**What is required:** All that should appear is the line containing "法人番号：1000020142085" and the lines after it in the records below, each reproduced exactly.

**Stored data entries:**

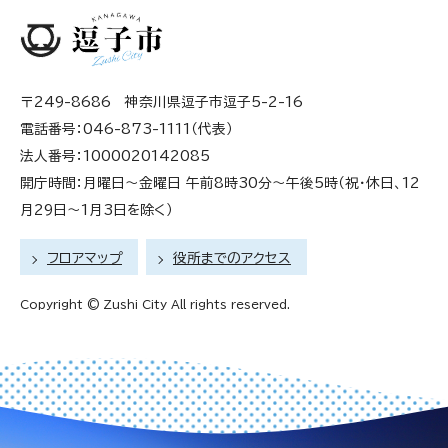
〒249-8686 神奈川県逗子市逗子5-2-16
電話番号：046-873-1111（代表）
法人番号：1000020142085
開庁時間：月曜日～金曜日 午前8時30分～午後5時（祝・休日、12
月29日～1月3日を除く）
フロアマップ
役所までのアクセス
Copyright © Zushi City All rights reserved.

**Solution to this problem:**
法人番号：1000020142085
開庁時間：月曜日～金曜日 午前8時30分～午後5時（祝・休日、12
月29日～1月3日を除く）
フロアマップ
役所までのアクセス
Copyright © Zushi City All rights reserved.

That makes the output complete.